Wells (with low flow, like 10b/d) not covering all their operating expenses would normally be shut down. However, it may be that wells with negative cash flows are kept flowing if there are some other obligations attached, like holding acreage by production (HBP).
The effect on total extraction from shutting down cash flow negative wells is expected to be small.
Presently there are, according to NDIC, 74 rigs operating in Bakken(ND) and net cash flows from operations at present prices ($50/b WTI) may unabridged pay for 80 – 90 wells/month (from spud to flow).
What remains to be seen is how many of the added wells will make a profit with a sustained low oil price, like $50/b.
What oil price could shut down drilling (beyond “drill it or lose it”) is difficult to point to as the companies still will be cash flow positive from operations at lower oil prices, further access to more capital/money (from credit/assets/equity sales). This is also influenced by debt retirement and/or creditors willingness to defer such.
50% of production comes from same year wells. On average those wells would be six months old so the R/P ratio would be 8, not 4.
The other 50% comes from older wells and I am not sure what that ratio should be. On one hand the high first year flow is done, but on the other hand the ratio between R and P might be the same. Lets say I have a 300 b/d first year flow and a 1200 ultimate recovery, ratio 4. By year two if the flow was 150 and the recovery now 900 the ratio would be six.
If you build it up like this you could get an answer greater than 4.
BTW I have no expertise on the oil business, just doing some math here. I do agree with the conclusion that the equity in those LTO companies is threatened.
Read the post again and the portion about how the R/P ratio is calculated. The P is annual extracted (produced) the R is estimated remaining reserves at the end of the same year as the P.
You need the actual data to conduct further calculations. (That takes some time to collect, but they are there in the public domain.)
Added 05.08.15 at 00:55 am CET
The 50% flow number refers to 2014. The older wells (vintages) need to be weighted according to their relative contributions. That is their actual well performances and number of wells by vintage.
Gerd, applying your method would result in a R/P just above 2 for flow of 2014 vintage.

Stated exercise 1: According to the Bakken oil discussion, why might wells with negative cash flows be kept flowing instead of being shut down? Answer in one to three sentences.
Stated exercise 2:
Answer these questions from the Bakken oil discussion:
(a) How many rigs were operating in Bakken (ND), according to NDIC?
(b) What share of production comes from same-year wells?
(c) In the R/P ratio, what does P stand for?

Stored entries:

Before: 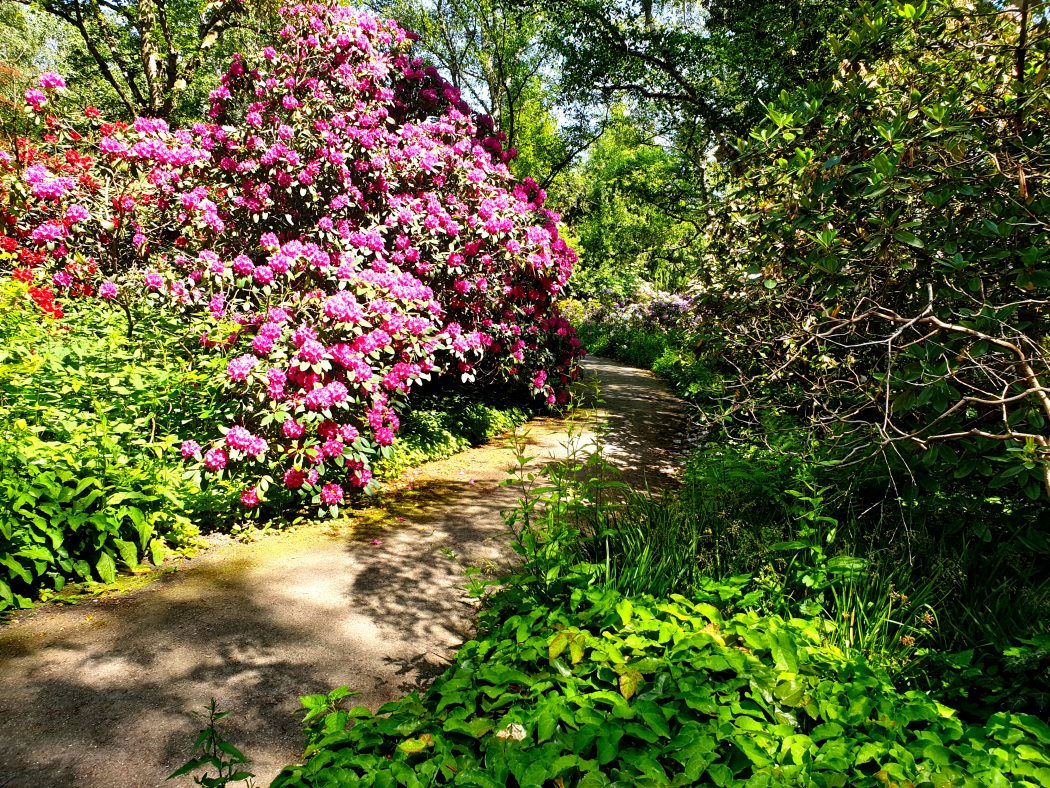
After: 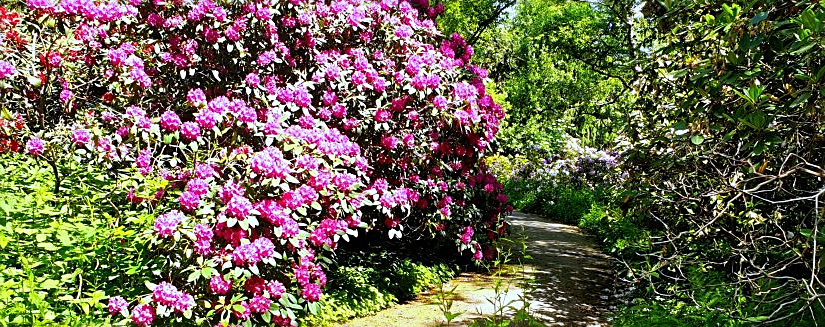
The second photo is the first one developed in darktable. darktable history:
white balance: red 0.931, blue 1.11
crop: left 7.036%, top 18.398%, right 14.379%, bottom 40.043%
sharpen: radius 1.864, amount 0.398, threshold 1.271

---

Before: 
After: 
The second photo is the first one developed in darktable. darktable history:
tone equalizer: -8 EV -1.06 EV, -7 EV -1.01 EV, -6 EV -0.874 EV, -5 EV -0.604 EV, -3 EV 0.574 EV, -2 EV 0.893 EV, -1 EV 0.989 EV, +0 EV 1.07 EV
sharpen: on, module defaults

Final answer 1: Such wells may be kept flowing if other obligations are attached to them, such as holding acreage by production (HBP).

Final answer 2:
(a) 74 rigs.
(b) 50%.
(c) The annual extracted (produced) amount.